Patent Application No. 20090288956 has been filed by a team of
inventors - led by James Dills - describing a method of recycling
printed circuit boards by pyrolyzing them to an ash and then
separating out metals by their differing densities.

Here's a link to the full patent application:

http://www.freepatentsonline.com/y2009/0288956.html

Maybe someone more knowledgeable in this field can explain the gist of this. Seems like a form of "reverse electroplating"?


----------



## goldsilverpro (Dec 8, 2009)

I read the entire patent application and I wonder if the inventors have really tried this. It sounds as though it was done theoretically rather than experimentally. I admit that I can be an eternal cynic when it comes to these things.

There are 2 steps: First, pyrolysis and then the selective plating out of the individual metals in order, based on voltage adjustment. I see problems with both of these steps, from a practical viewpoint.

Pyrolysis. This is the removal of organic materials by distillation instead of incineration. The material is heated in a totally sealed chamber and the organics are vaporized and then condensed to collect an oil. The practical problem is that the whole thing must be 100% sealed. Any slight leakage of air will immediately raise the temperature and cause an explosion. If you look in the patent literature, you will find patents for pyrolyzing all sorts of things - tires, the PET plastic from x-ray film, circuit boards, etc. Although pyrolysis sounds wonderfully green, I know of no large scale pyrolytic destruction of any of these things. If this did work, I would think there would be no more tires going to the landfills. Theoretically, you get a drum or two of usable oil and a lot of carbon black from a ton of tires. That should more than pay for the process.
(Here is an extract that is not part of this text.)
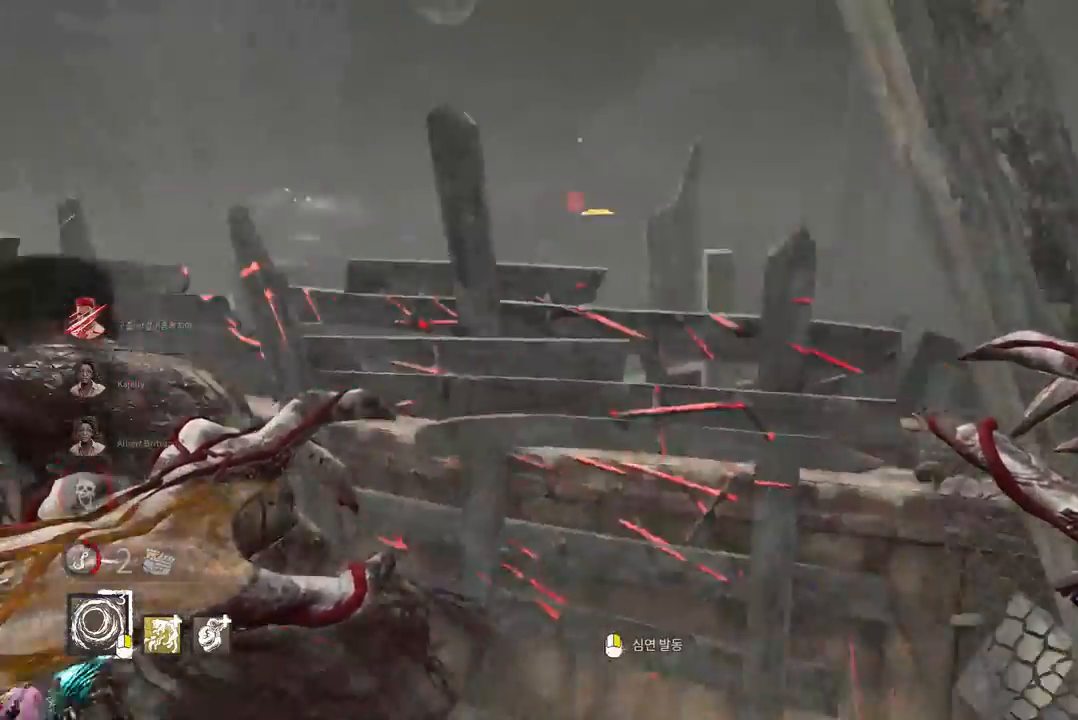
{"keys": ["w"], "mouse": ["left"], "events": [[83, "w", "down"], [267, "mouse_left", "down"]]}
Selective deposition of the various metals at different voltages (It reminds me of trying to precipitate metals from a solution as hydroxides, one by one, in order, by adjusting the pH - in practice, there's always an overlap). In order for this to work, you would have to get a 100% separation - 99% wouldn't work because the metals would have to be re-refined. As a old plater, this doesn't seem plausible. In practice, there is always an overlap of the metals during deposition, no matter how tight you control the voltage - just read any good book on electroplating theory. 

If you notice, everything in the patent is very green. It sounds like they invented this thing just to get money from the government. By using pyrolysis, they eliminate incineration. By using this "slurry" anode, they eliminate melting of the metallics. In essence, if the plating separation part would actually work, you would have the exact same thing by incineration and then melting the metals and forming anodes.


----------



## Rhodium (Dec 8, 2009)

goldsilverpro said:


> Pyrolysis. This is the removal of organic materials by distillation instead of incineration. The material is heated in a totally sealed chamber and the organics are vaporized and then condensed to collect an oil.
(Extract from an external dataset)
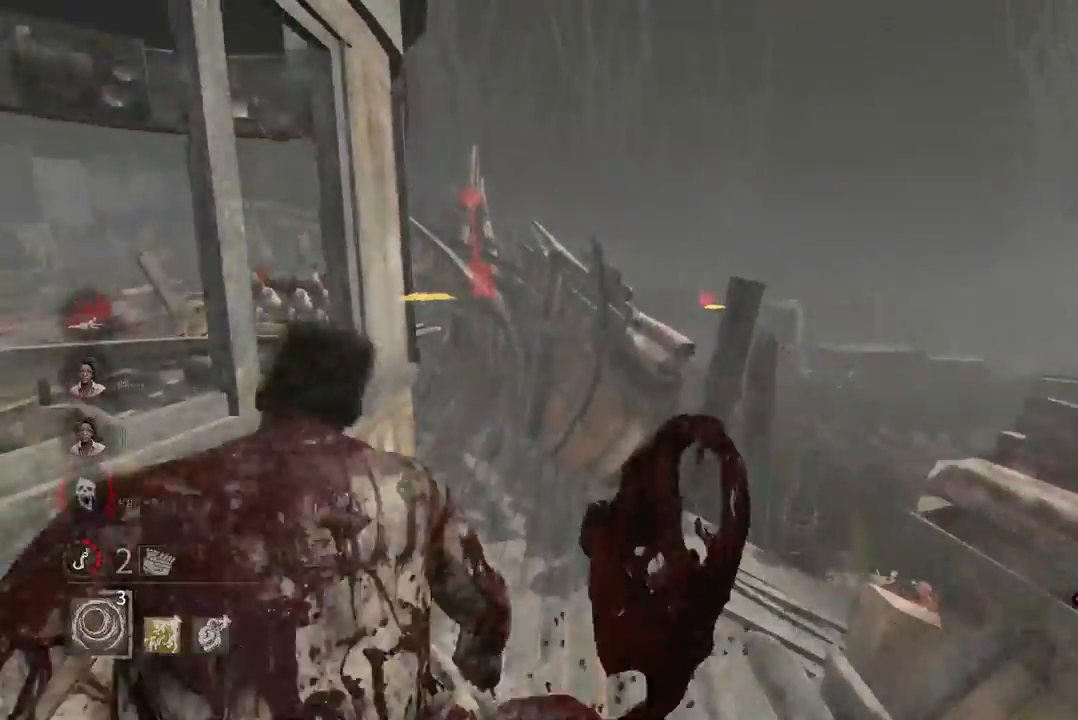
{"keys": ["w"], "mouse": [], "events": [[183, "mouse_left", "up"]]}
Is that like Thermal depolymerization Chris ? Like the guy you use to know who keep blowing his machine up trying to perfect the process ? :lol:


----------



## goldsilverpro (Dec 9, 2009)

> Is that like Thermal depolymerization Chris ? Like the guy you use to know who keep blowing his machine up trying to perfect the process ?



Yes. The German guy in Portland trying to do tires. Every time I saw him, every inch of him was covered in carbon. All you could see was his eyes. Reminded me of Pigpen in Peanuts. Always having explosions.


----------



## Chumbawamba (Dec 9, 2009)

Sounds like your German friend needs to speak with someone highly experienced in high-pressure containment chambers. I know such a guy, and there's a shop around the corner from me that does this sort of work as well for national labs.


----------



## goldsilverpro (Dec 10, 2009)

I think the difficulties and costs of containment are dependent on volume. I'm not talking about a simple to do lab setup. All those things I mentioned - tires, film, boards - would require a huge operation in order to make a dent in the supply and turn a profit. I think the German guy's pilot setup was for 5 or 10 tons of tires at a time.


----------



## NoIdea (Jun 30, 2013)

Morning all, One of the main reasons pyrolysis has not taken off is due to it's past. Early seventies lead to a boom in pyrolysis technologies, with all the major petroleum companies owning the patients, or owning the companies that owned the patients. The few plants that did make it into full production were made way way too big and thus ran out of supply to make the system economical. They failed and that has made people weary and scared.

In an effeceint system, it only takes 10% of the energy available in the feedstock to keep the process going, so one could use either the gas or liquid products produced to keep the system self sufficient.

Deano


----------



## alexxx (Jun 30, 2013)

I'm happy to read that recovering oil from pyrolyzed pcbs is possible (I kept dreaming about that) while thinking about these shredded tires they make diesel from..
This procedure will be for sure most common soon enough. Imagine replacing toxic fumes and gases from combustion by an actual commodity that you can sell for a fair price.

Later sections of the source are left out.